• [PROBLEM]: Print exactly what the entries say, line by line, from the first line down to the one with "vfov_deg: 0.6", inclusive.

┌─ RECORD EXCERPTS

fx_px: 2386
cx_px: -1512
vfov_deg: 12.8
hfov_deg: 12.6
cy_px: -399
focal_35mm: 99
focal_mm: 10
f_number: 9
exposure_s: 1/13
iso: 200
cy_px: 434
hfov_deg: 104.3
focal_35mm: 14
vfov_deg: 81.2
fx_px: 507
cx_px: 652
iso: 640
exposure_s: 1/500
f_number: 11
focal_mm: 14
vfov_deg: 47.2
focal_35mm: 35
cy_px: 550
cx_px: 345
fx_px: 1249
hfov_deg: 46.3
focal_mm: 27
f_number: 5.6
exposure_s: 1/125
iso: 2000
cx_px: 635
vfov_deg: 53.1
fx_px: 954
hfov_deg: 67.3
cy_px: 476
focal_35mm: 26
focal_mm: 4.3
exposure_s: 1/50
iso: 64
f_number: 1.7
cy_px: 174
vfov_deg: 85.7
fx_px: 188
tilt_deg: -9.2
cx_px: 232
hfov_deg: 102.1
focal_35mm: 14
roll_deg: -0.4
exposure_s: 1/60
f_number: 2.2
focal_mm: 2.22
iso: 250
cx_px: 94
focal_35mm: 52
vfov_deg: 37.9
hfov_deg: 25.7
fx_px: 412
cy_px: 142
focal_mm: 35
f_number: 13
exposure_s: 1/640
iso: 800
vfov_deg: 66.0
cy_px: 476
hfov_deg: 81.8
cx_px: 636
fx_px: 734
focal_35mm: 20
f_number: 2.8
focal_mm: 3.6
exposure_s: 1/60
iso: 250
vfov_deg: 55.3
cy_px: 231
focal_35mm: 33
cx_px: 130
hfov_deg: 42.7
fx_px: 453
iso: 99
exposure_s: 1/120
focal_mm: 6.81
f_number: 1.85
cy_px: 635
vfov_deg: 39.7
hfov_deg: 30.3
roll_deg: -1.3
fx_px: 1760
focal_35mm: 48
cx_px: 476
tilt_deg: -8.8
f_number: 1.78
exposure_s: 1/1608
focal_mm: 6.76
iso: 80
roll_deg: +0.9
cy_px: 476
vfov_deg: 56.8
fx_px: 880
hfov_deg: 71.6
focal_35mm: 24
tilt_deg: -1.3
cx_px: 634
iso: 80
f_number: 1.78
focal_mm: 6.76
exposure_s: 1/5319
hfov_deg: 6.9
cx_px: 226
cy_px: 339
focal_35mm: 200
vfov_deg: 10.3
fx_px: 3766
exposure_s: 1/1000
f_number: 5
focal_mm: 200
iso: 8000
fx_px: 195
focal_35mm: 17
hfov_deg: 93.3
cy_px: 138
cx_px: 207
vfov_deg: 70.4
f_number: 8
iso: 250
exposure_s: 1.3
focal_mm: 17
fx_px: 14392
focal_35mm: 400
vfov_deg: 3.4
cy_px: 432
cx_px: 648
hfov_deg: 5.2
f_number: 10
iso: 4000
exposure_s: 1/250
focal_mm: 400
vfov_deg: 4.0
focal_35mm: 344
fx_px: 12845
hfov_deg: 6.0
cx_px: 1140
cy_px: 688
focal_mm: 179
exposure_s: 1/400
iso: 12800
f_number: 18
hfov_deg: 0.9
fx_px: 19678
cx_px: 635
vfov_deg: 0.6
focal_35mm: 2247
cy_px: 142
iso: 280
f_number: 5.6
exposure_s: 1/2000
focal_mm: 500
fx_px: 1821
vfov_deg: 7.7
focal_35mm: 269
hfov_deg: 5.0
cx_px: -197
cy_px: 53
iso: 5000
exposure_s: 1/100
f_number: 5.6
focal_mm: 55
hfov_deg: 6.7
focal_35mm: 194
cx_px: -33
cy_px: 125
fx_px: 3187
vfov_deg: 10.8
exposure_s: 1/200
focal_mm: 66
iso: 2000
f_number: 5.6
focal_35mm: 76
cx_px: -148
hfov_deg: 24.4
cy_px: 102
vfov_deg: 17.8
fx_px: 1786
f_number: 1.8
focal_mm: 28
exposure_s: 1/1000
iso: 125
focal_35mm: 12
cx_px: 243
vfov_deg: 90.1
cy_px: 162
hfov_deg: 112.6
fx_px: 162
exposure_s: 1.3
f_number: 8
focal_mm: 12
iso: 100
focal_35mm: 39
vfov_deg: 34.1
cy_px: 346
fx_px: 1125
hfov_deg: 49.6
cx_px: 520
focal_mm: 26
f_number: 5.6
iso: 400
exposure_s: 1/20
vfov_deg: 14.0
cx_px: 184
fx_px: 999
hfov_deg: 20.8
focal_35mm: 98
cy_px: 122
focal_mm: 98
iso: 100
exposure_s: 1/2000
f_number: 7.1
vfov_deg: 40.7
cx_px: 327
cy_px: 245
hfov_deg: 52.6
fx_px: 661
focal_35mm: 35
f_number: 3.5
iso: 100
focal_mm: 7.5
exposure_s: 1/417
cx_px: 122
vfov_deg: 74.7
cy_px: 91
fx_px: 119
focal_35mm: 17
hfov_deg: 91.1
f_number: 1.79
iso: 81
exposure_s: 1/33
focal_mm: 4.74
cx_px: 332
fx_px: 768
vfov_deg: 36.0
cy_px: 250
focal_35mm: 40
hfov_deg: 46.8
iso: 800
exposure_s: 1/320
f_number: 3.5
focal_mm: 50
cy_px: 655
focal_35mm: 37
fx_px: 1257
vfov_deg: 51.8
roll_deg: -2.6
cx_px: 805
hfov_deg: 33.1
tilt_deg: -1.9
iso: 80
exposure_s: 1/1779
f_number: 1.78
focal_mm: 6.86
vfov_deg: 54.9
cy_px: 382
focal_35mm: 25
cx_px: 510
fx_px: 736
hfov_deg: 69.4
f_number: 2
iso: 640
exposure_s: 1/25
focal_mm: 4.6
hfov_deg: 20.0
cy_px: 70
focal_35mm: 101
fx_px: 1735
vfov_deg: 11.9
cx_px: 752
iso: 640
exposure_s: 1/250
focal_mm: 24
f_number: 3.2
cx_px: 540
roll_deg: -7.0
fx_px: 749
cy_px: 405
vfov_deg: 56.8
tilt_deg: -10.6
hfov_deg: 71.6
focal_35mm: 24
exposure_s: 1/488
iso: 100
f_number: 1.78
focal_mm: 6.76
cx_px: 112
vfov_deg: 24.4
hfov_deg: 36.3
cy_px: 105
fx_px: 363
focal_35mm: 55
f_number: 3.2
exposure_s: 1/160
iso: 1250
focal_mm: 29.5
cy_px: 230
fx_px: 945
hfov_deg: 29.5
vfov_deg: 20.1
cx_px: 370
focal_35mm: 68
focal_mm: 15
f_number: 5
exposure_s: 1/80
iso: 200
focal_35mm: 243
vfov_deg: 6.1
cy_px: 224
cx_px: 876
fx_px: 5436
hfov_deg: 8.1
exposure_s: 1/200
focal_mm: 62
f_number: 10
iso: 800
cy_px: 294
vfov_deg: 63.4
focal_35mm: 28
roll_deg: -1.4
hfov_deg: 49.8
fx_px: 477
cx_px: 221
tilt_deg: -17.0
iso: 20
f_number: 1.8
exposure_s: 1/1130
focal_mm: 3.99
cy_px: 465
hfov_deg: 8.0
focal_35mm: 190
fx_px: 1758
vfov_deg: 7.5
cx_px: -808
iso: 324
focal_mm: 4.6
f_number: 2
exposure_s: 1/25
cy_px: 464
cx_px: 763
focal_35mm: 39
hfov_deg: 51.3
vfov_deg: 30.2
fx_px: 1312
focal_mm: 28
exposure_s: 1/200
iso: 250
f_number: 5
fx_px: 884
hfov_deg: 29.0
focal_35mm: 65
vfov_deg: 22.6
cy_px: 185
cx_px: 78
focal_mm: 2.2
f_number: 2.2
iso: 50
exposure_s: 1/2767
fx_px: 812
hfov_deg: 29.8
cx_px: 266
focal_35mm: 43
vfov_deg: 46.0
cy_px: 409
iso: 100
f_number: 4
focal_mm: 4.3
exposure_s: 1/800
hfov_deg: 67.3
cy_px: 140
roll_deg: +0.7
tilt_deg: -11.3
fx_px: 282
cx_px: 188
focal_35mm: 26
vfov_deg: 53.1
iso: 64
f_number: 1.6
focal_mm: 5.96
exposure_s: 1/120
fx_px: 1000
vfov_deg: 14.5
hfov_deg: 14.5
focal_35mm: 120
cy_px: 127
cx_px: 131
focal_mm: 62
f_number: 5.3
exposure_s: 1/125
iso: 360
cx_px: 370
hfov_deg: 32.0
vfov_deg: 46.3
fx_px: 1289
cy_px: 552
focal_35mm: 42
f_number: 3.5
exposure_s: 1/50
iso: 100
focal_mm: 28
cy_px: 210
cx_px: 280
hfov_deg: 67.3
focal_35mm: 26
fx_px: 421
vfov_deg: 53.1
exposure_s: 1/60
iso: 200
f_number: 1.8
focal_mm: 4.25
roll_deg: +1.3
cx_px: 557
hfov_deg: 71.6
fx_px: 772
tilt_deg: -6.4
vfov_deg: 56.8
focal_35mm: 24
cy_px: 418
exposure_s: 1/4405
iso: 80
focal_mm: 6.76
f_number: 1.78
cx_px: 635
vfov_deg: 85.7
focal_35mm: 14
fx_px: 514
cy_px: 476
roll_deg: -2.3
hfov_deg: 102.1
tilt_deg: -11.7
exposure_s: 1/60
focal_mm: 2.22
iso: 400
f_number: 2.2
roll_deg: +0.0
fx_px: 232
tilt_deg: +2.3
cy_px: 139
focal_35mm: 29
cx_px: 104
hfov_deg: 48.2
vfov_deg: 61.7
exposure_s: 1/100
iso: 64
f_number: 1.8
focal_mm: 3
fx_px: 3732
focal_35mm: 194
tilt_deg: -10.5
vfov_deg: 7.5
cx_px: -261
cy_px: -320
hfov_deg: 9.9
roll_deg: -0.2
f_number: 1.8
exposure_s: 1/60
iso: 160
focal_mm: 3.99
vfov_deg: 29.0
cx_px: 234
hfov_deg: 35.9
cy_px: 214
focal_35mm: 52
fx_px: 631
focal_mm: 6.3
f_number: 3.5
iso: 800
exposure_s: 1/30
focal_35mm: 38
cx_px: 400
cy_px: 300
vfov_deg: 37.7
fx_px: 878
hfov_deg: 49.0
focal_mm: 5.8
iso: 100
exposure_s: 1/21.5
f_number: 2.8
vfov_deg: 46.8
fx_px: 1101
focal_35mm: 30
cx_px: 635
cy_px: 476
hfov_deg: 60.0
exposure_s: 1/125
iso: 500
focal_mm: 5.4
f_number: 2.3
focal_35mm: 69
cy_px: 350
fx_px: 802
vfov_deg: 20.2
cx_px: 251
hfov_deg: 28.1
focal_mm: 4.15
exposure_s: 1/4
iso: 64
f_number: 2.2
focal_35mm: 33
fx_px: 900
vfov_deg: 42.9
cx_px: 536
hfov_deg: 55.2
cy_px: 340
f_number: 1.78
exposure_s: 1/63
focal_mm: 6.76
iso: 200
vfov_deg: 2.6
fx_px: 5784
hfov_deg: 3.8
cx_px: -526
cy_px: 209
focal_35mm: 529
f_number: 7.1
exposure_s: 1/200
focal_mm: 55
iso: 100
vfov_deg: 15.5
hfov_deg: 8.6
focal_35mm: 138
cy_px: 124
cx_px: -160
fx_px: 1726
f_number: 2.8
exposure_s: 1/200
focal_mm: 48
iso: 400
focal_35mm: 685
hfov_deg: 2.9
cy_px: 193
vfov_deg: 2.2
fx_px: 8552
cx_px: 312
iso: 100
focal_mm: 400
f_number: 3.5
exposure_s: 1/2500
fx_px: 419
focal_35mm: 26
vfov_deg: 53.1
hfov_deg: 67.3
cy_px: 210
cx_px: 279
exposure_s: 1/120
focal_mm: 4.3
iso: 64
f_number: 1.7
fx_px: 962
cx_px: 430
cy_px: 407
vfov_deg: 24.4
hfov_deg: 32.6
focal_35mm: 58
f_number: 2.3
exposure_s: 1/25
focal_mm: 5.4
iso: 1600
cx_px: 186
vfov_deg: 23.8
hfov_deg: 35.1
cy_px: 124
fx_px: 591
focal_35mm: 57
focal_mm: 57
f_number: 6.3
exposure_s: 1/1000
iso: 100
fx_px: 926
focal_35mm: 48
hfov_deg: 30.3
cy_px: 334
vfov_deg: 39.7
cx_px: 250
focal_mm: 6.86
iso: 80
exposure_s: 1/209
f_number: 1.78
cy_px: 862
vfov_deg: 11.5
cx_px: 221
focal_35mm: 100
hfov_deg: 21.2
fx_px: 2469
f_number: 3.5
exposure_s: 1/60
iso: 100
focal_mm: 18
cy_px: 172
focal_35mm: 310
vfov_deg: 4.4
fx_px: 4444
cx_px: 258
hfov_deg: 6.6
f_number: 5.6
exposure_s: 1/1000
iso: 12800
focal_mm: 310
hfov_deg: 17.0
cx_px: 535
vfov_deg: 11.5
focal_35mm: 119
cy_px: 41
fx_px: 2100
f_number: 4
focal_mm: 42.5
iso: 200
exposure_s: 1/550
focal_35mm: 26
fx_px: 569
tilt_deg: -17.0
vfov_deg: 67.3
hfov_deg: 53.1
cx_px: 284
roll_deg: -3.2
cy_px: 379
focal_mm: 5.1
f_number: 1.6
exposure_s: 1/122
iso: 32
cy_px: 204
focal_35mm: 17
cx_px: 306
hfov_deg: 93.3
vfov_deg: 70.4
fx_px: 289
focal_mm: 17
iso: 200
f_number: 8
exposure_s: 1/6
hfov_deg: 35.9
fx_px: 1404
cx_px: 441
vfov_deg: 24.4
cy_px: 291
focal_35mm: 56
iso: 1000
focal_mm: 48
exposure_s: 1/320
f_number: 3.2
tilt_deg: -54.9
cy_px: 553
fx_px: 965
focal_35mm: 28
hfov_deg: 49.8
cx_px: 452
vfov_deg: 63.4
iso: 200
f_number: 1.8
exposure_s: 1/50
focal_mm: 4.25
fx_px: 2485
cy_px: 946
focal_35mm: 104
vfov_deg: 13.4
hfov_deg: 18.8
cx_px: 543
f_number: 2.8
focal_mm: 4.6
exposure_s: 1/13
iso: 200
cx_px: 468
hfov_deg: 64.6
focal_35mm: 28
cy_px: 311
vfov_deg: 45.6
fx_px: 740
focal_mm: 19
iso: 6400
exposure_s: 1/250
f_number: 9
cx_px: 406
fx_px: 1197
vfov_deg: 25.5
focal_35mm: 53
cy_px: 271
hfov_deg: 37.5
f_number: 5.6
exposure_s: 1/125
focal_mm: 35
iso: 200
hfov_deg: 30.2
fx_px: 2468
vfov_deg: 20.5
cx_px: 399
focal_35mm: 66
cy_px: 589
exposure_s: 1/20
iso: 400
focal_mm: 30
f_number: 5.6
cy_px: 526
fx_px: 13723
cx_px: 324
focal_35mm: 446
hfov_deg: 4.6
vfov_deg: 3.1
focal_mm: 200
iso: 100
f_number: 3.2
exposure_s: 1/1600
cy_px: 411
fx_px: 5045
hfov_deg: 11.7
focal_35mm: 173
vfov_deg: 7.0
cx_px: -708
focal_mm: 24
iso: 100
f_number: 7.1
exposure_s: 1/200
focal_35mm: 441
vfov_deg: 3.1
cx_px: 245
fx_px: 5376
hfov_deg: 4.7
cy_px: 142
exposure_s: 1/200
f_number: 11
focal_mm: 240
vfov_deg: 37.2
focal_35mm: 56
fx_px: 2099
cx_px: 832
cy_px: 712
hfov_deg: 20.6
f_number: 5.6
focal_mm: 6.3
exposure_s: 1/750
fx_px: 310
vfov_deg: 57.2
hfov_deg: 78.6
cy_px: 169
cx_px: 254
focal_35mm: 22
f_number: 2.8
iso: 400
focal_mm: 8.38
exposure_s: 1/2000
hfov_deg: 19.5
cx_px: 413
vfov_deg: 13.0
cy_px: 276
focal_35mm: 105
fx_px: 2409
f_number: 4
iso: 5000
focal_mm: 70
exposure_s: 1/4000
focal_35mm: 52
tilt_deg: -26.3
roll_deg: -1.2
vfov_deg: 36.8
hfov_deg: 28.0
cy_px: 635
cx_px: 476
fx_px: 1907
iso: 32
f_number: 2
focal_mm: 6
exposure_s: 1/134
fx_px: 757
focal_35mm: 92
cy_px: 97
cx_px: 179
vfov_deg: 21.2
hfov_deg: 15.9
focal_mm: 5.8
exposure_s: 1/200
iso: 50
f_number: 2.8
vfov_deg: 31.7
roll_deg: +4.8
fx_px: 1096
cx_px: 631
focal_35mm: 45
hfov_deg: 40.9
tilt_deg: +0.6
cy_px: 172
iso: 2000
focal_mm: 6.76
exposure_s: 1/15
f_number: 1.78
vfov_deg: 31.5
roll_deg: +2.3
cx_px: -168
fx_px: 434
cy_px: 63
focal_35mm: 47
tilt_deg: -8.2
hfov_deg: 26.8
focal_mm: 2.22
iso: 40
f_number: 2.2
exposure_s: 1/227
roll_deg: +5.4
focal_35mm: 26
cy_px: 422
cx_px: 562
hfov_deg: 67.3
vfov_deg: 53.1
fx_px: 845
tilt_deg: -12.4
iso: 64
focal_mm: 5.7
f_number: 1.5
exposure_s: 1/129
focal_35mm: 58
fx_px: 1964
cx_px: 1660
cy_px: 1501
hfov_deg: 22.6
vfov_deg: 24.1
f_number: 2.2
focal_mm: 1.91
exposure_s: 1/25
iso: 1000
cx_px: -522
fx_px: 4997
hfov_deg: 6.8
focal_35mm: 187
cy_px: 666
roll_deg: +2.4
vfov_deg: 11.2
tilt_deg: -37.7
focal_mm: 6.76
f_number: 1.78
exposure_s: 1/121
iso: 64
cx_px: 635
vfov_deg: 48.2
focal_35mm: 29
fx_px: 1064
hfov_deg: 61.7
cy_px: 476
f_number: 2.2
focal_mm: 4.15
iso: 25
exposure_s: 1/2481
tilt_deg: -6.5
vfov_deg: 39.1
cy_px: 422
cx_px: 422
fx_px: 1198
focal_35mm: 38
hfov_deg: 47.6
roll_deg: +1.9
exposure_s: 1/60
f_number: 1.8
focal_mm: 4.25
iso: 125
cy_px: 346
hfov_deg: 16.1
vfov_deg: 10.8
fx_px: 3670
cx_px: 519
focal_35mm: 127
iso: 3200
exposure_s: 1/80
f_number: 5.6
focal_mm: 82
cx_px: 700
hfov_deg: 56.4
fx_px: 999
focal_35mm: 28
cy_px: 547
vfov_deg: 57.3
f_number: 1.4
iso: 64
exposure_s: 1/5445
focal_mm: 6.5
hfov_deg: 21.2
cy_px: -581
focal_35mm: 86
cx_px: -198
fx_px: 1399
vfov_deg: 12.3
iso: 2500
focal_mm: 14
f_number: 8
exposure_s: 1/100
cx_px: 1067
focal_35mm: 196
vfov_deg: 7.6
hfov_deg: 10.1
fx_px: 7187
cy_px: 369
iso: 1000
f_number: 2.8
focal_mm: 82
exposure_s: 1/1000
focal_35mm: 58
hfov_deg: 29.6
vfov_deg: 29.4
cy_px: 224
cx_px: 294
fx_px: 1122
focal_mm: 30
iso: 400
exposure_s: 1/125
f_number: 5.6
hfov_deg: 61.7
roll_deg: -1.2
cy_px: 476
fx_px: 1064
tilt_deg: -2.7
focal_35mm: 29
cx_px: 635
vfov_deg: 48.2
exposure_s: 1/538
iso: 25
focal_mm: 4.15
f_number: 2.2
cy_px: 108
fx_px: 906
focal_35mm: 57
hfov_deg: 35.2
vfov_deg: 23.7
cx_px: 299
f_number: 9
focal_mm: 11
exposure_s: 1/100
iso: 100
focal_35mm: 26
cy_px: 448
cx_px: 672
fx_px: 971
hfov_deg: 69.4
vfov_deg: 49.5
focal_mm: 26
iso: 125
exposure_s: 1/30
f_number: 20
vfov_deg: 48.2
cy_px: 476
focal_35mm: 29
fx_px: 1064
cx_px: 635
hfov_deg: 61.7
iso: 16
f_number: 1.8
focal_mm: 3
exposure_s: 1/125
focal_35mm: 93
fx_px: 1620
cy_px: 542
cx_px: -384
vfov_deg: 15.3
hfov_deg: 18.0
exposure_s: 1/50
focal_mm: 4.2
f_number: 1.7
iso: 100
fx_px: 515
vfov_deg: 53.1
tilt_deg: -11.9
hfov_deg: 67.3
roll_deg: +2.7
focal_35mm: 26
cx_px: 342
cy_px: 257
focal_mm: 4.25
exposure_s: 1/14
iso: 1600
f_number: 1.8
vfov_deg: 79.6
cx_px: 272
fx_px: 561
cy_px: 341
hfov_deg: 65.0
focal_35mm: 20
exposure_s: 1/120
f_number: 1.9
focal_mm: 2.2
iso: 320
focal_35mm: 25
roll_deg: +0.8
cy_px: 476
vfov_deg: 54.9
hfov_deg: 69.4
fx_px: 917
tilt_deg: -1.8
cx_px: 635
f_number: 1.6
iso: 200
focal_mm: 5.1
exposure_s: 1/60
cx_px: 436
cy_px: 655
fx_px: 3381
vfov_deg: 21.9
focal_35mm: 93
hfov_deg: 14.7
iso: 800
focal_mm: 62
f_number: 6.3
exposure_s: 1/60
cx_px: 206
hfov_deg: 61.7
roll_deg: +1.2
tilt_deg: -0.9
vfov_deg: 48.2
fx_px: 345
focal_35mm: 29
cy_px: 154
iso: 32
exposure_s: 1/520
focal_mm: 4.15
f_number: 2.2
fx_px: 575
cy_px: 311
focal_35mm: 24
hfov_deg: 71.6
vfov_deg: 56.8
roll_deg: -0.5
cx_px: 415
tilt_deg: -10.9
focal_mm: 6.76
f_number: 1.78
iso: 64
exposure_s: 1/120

└─

• [ANSWER BELOW]:
fx_px: 2386
cx_px: -1512
vfov_deg: 12.8
hfov_deg: 12.6
cy_px: -399
focal_35mm: 99
focal_mm: 10
f_number: 9
exposure_s: 1/13
iso: 200
cy_px: 434
hfov_deg: 104.3
focal_35mm: 14
vfov_deg: 81.2
fx_px: 507
cx_px: 652
iso: 640
exposure_s: 1/500
f_number: 11
focal_mm: 14
vfov_deg: 47.2
focal_35mm: 35
cy_px: 550
cx_px: 345
fx_px: 1249
hfov_deg: 46.3
focal_mm: 27
f_number: 5.6
exposure_s: 1/125
iso: 2000
cx_px: 635
vfov_deg: 53.1
fx_px: 954
hfov_deg: 67.3
cy_px: 476
focal_35mm: 26
focal_mm: 4.3
exposure_s: 1/50
iso: 64
f_number: 1.7
cy_px: 174
vfov_deg: 85.7
fx_px: 188
tilt_deg: -9.2
cx_px: 232
hfov_deg: 102.1
focal_35mm: 14
roll_deg: -0.4
exposure_s: 1/60
f_number: 2.2
focal_mm: 2.22
iso: 250
cx_px: 94
focal_35mm: 52
vfov_deg: 37.9
hfov_deg: 25.7
fx_px: 412
cy_px: 142
focal_mm: 35
f_number: 13
exposure_s: 1/640
iso: 800
vfov_deg: 66.0
cy_px: 476
hfov_deg: 81.8
cx_px: 636
fx_px: 734
focal_35mm: 20
f_number: 2.8
focal_mm: 3.6
exposure_s: 1/60
iso: 250
vfov_deg: 55.3
cy_px: 231
focal_35mm: 33
cx_px: 130
hfov_deg: 42.7
fx_px: 453
iso: 99
exposure_s: 1/120
focal_mm: 6.81
f_number: 1.85
cy_px: 635
vfov_deg: 39.7
hfov_deg: 30.3
roll_deg: -1.3
fx_px: 1760
focal_35mm: 48
cx_px: 476
tilt_deg: -8.8
f_number: 1.78
exposure_s: 1/1608
focal_mm: 6.76
iso: 80
roll_deg: +0.9
cy_px: 476
vfov_deg: 56.8
fx_px: 880
hfov_deg: 71.6
focal_35mm: 24
tilt_deg: -1.3
cx_px: 634
iso: 80
f_number: 1.78
focal_mm: 6.76
exposure_s: 1/5319
hfov_deg: 6.9
cx_px: 226
cy_px: 339
focal_35mm: 200
vfov_deg: 10.3
fx_px: 3766
exposure_s: 1/1000
f_number: 5
focal_mm: 200
iso: 8000
fx_px: 195
focal_35mm: 17
hfov_deg: 93.3
cy_px: 138
cx_px: 207
vfov_deg: 70.4
f_number: 8
iso: 250
exposure_s: 1.3
focal_mm: 17
fx_px: 14392
focal_35mm: 400
vfov_deg: 3.4
cy_px: 432
cx_px: 648
hfov_deg: 5.2
f_number: 10
iso: 4000
exposure_s: 1/250
focal_mm: 400
vfov_deg: 4.0
focal_35mm: 344
fx_px: 12845
hfov_deg: 6.0
cx_px: 1140
cy_px: 688
focal_mm: 179
exposure_s: 1/400
iso: 12800
f_number: 18
hfov_deg: 0.9
fx_px: 19678
cx_px: 635
vfov_deg: 0.6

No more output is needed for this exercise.